In rejecting a narrow interpretation of the tipper-tippee relationship, Chief Judge Robert A. Katzmann, joined by Judge Denny Chin, agreed with the prosecutors and upheld the conviction of Mathew Martoma, a former portfolio manager for SAC Capital Advisors LP. In doing so, they stated that the “logic of the case” required them to reject the classic insider trading requirement of a “meaningfully close personal relationship” between tipper and the recipient of the information.
In her dissenting opinion, Judge Rosemary S. Pooler argued that the appellate ruling – which aligns with the U.S. Supreme Court decision in Salman v. United States, (December 2016) – opens the door to prosecutors in virtually any type of insider trading case. Today, almost any insider tip can be considered a gift, even if there is only a tenuous personal relationship.
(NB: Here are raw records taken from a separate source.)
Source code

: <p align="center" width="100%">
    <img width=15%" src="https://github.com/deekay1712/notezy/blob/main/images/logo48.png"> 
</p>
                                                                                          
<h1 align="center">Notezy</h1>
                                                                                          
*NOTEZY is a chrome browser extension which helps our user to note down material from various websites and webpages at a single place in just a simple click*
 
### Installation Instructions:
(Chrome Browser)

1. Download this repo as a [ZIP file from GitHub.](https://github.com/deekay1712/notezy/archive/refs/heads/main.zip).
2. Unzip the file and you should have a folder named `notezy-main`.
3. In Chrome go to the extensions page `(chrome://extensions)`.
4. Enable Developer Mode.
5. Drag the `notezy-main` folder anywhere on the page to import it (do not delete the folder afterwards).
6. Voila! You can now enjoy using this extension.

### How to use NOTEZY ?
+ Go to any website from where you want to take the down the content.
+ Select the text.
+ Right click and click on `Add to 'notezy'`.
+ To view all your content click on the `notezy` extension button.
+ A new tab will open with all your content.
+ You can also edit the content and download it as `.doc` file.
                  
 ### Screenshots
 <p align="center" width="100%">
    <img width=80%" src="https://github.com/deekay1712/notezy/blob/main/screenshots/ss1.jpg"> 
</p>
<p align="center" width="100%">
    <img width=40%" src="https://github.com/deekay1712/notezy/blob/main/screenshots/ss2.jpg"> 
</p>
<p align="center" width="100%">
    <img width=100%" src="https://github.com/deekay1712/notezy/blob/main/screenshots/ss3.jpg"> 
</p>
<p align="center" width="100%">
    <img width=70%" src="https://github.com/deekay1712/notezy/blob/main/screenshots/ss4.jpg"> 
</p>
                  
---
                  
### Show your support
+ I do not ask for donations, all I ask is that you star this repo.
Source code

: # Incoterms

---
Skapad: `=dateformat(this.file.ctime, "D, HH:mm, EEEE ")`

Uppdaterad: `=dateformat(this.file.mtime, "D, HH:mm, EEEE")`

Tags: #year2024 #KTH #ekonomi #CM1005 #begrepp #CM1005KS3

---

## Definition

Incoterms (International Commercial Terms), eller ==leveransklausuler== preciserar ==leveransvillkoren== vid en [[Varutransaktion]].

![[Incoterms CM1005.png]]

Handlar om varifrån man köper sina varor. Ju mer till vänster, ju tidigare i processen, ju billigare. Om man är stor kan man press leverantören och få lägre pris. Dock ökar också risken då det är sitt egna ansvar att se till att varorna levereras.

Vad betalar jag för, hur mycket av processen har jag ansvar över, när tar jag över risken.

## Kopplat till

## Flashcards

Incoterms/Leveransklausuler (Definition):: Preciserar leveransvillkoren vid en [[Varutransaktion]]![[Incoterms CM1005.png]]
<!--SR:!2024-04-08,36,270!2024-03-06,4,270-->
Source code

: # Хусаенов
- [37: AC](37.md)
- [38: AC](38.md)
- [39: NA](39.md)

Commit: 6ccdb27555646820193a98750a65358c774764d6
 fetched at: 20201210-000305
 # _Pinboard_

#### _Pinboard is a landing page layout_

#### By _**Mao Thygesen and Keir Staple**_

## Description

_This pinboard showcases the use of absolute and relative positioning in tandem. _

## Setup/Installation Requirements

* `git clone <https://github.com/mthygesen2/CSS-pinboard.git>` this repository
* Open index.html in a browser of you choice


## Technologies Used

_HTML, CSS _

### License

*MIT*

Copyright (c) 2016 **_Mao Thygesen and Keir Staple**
As a result, the 2nd COA’s 2014 ruling in United States v. Newman, which had imposed a significant burden on prosecutors seeking to prove unlawful tipping, will no longer provide support for defense arguments in insider trading cases. The Newman ruling had overturned the convictions of two hedge fund managers who did not have direct contact with the tipper who provided inside information.
The Court of Appeal’s tangled route to the split decision stems from trying to define the nature of the relationship between Martoma and Dr. Sidney Gilman, who provided a tip that led SAC to short its position on two pharmaceutical companies before their stock dropped, resulting in a $250 million gain for Martoma’s firm.
In the appeal of Martoma’s trial conviction for insider trading, his defense attorneys argued that the portfolio manager had only a professional networking relationship with Dr. Gilman. They argued that United States v. Newman imposed the requirement of a “meaningful personal relationship,” an issue that had not been raised at the time of Martoma’s original trial.
In Salman v. United States, the U.S. Supreme Court rejected a prosecutorial requirement that the tipper must receive a financial or other tangible benefit. But that decision did not mention anything about a “meaningfully close personal relationship” aspect when inside information was passed from tipper to tippee.
With the recent Court of Appeal ruling, it appears that Securities and Exchange Commission and the Department of Justice investigators will continue to have broad latitude in filing criminal charges in insider trading cases without having to address the nature of the tipper-tippee relationship.